Thursday, November 18, 2010

Leadership, innovation and the meaning of life

If you are looking for a place to develop your understanding of authority and leadership, in the context of real live change, you can't go to amazon and buy another self-help book. Instead, you might want to consider a 'full immersion experience', where there are no lectures or presentations, but a space to co-create everything yourself. Imagine the freedom!
 

I just came back from the 41st Annual International Group Relations Conference on the theme of "Being Meaning Engaging" sponsored by The Grubb Institute of Behavioural Studies in the UK. I would like to offer you some insight into how such a group relations conference works, based on some of my experiences there, and encourage you to attend one some day, because it will help you understand the connection between leadership and innovation in ways that are beyond anything you can read in a business book.

So what's this all about? 



It's a set up

The set up is different from most other "conferences" you will have been to. The group relations website promises 'no lectures or presentations, no review of the past or predictions of the future.' Instead, a group relations conference aims to allow people the optimum space to co-create everything themselves, and to watch what happens (like watching a movie of yourself and how you interact with other people), in many different kinds of events. It's a kind of behavioral learning, by studying yourself in action.


Spirit of the game
To kick off, we were asked to deal with a key dilemma: how to build organisations and teams and ensure in the process that different views will be heard. The idea was to enhance our knowledge of complex underlying dynamics that motivate people individually and in groups, but which are not always easy to manage. This includes competition, aggression, avoidance, domination, secrecy. Lots of dynamics that happen every day in every company, in every team, in every relationship...
Except in yourself, of course.
That's where we all tend to draw the line.  

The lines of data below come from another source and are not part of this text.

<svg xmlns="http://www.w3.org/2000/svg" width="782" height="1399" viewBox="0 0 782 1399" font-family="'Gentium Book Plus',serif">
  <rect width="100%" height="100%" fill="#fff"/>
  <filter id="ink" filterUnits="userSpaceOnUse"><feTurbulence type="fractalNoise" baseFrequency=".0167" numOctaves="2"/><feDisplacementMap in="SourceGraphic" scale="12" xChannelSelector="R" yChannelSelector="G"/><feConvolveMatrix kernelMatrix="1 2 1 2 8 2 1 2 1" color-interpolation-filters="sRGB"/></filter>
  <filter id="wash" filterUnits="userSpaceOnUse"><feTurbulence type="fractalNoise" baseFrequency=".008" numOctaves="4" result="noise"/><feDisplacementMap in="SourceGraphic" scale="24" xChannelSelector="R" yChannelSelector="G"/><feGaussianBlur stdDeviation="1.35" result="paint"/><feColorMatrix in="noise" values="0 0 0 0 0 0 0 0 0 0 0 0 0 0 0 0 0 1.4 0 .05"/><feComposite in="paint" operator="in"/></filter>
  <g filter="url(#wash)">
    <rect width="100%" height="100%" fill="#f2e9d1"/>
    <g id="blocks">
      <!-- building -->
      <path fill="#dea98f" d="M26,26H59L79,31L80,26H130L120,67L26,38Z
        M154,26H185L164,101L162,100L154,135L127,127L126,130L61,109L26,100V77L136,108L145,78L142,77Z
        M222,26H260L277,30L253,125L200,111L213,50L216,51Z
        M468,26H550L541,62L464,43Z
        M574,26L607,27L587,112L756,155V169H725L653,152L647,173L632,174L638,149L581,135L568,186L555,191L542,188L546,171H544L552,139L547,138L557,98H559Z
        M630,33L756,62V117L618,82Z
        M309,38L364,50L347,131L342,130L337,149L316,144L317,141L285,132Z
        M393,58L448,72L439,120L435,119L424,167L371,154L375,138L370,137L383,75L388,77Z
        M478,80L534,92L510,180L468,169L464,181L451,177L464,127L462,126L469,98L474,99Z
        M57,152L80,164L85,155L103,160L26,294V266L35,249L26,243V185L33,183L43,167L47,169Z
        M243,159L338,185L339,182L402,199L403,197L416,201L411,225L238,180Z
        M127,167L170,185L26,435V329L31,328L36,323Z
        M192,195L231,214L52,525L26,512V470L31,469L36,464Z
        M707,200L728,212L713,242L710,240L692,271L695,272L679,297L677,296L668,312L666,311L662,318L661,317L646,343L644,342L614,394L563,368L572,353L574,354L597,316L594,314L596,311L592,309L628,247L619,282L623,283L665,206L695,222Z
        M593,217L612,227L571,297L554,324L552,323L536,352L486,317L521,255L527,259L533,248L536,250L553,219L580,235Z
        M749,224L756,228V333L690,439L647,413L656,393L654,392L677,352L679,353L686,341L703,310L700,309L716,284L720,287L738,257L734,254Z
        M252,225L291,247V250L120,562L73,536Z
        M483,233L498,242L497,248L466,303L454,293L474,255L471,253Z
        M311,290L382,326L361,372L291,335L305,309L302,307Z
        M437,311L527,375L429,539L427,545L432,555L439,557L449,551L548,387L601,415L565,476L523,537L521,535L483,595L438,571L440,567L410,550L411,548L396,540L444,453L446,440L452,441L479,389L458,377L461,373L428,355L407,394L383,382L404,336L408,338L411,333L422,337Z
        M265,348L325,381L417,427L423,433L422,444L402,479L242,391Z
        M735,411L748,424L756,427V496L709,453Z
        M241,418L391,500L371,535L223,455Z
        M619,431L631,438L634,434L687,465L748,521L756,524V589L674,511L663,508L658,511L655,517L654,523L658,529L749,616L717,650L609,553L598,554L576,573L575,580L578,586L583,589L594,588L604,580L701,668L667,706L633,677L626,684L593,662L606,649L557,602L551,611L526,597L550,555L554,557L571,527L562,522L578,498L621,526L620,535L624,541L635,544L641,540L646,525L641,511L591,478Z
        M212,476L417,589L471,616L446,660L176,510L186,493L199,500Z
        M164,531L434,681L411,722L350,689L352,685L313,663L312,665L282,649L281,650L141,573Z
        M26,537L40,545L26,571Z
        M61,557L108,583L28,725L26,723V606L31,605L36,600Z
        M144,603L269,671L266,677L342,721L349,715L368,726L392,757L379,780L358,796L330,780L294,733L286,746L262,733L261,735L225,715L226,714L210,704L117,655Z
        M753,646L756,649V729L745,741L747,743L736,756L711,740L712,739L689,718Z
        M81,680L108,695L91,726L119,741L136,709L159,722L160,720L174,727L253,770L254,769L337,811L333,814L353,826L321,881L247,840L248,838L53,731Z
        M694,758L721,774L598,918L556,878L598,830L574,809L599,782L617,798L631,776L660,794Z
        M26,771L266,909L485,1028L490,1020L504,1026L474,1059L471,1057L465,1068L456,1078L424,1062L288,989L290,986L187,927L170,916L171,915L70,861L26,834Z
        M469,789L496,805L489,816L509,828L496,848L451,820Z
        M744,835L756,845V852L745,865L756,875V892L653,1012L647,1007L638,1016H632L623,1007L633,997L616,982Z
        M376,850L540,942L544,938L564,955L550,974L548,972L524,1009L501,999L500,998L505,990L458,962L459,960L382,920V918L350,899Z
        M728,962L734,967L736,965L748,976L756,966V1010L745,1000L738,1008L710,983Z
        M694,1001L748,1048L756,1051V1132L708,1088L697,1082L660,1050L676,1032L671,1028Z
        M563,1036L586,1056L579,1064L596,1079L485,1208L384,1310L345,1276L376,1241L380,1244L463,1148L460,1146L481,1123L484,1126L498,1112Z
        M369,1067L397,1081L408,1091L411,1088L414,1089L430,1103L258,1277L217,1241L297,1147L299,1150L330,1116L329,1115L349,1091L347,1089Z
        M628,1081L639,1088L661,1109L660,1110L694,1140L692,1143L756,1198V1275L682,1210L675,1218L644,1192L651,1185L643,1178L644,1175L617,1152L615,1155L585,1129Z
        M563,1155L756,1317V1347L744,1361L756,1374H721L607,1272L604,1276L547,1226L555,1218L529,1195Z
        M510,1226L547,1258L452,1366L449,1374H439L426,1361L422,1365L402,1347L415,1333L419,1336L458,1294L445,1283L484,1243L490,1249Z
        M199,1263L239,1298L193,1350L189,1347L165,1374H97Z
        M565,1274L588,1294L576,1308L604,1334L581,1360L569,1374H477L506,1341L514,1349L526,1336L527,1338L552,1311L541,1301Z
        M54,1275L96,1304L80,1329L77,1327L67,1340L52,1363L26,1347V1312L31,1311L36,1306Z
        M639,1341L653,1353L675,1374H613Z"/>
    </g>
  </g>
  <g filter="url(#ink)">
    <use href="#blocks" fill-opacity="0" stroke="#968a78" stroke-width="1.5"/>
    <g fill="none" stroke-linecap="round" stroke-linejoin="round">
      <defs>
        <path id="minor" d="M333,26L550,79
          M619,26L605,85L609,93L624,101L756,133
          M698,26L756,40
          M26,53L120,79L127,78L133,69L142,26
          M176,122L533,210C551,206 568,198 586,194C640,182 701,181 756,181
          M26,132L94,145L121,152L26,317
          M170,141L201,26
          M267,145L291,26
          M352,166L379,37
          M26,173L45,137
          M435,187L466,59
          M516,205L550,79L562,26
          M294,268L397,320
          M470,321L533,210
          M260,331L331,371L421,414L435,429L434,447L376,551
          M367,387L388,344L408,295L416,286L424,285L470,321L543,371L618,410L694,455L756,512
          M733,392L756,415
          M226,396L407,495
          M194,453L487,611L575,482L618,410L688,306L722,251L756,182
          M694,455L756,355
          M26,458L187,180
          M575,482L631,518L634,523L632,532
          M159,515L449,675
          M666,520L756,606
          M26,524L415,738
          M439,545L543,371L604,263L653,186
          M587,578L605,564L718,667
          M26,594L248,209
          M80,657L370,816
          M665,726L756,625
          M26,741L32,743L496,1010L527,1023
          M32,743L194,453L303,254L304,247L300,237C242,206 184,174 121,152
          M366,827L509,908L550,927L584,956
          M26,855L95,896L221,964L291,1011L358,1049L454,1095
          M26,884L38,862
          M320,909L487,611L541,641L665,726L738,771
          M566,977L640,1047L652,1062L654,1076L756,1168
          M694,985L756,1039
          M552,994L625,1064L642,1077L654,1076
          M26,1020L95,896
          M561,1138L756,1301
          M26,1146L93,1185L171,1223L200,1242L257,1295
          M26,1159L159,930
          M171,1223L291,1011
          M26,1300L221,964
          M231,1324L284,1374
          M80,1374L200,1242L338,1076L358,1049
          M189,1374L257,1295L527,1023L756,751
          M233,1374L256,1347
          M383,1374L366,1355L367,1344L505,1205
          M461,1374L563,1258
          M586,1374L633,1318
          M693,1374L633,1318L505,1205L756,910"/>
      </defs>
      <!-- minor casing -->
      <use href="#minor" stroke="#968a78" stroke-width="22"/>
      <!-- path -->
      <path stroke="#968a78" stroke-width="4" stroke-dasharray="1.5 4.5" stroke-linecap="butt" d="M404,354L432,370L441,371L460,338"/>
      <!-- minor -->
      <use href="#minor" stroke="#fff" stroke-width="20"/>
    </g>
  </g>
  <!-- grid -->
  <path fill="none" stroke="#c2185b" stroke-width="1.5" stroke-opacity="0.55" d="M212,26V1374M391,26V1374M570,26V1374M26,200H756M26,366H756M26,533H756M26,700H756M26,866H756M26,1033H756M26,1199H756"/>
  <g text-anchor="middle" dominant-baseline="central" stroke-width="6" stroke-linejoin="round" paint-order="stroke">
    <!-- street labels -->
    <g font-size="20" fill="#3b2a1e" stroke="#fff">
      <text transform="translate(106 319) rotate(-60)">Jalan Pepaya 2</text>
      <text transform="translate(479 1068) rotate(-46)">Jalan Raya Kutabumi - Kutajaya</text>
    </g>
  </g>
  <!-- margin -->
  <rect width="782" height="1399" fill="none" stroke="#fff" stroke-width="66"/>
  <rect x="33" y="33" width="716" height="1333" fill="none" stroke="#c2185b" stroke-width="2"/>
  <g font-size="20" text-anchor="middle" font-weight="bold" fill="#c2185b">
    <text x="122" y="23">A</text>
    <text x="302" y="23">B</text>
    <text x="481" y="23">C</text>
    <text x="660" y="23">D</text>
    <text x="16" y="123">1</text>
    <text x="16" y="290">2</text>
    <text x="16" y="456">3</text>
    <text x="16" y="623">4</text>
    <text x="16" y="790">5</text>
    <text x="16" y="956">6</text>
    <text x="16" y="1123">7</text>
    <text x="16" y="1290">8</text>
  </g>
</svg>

'Other people may be doing all this dynamic stuff, but not me, no no no....'
And that's the challenge. To see what you do yourself, that co-creates any situation you may find yourself in that you may not be comfortable with and wish to change.


To figure this out, the consultants gave us a little magic clue. All we had to do, they said, was to "develop a spirit of enquiry into the lived experience of the conference, which was also a slice of organisational life -- no matter how temporary. Then while we were exploring, we could see how easy or hard it was to promote creativity, innovation and transformation in our interconnected groups and relations in the conference. It's a spirit of enquiry that is relentless -- you keep asking yourself and others what is going on, every day. Why do people say what they say, why you are doing things this way, how are decisions being made, how would you like to do things differently?


Real and imagined chaos
To keep us on our toes, the consultants did not let us sit there, expecting to be 'taught' something or consuming information about some topic in a theoretical way. Instead, we were asked to take up our own authority and leadership, and get into group decisions about what everything -- what it is we wanted to talk about, what action we might take on our discussion, and to take action, both individually and collectively -- as long as it furthered the shared purpose.
We had to find out how to deal with chaos, since there was no other structure given except the time frame we had to work in. So we started to create our stories.... and find ways to cope with high levels of anxiety about the chaos, as people searched around, figuring out how to connect with each other, and manage the huge freedom (and responsibility) that we had been given. 


Eventually we started to create a new way of working together. We met many of our 'demons' around power, authority, purpose, love and the different roles you might take on in organizations (ambassador, chairman, mediator, critic, inventor, messenger, scapegoat) in the process, and the consultants made sure we 'named' most of the demons so we could learn about how this was affecting our collaboration in the process.


Together with conference staff, we were able to critically examine different models of organisational functioning and appraise our personal and leadership performance. Every time we didn't hold on to the spirit of enquiry, we were challenged to come back 'into the room' and be with all of what was going on, in the present, and explore the very real engagements we were having with each other, as they happened from moment to moment.

There's method in the madness
According to the Tavistock institute, this kind of ‘real time’ learning laboratory setting allows you to analyse your leadership styles and experiment in expanding a repertoire of leadership skills in an accelerated way. They claim that "group relations conferences "provide learning opportunities for a new generation of leaders and managers who seek to improve their skills in developing a vision and fostering creativity in new kinds of collaborative networks." 


By experimenting with different roles in the 'safe' environment of a conference, I saw just how much this is true. I was asked to look again at my assumptions, faiths, beliefs, values, passions and judgements on things, and see how this influences everything I do. 


I understood yet again how behind the facade of what seems like a simple, objective, decision, is a whole world of potentially brilliant and powerful and also not so helpful ways of thinking, that can shape our actions as we start to take up new roles back at work. 



And I can only say, this experience will blow your mind. So go and live it and come back transformed! Enjoy.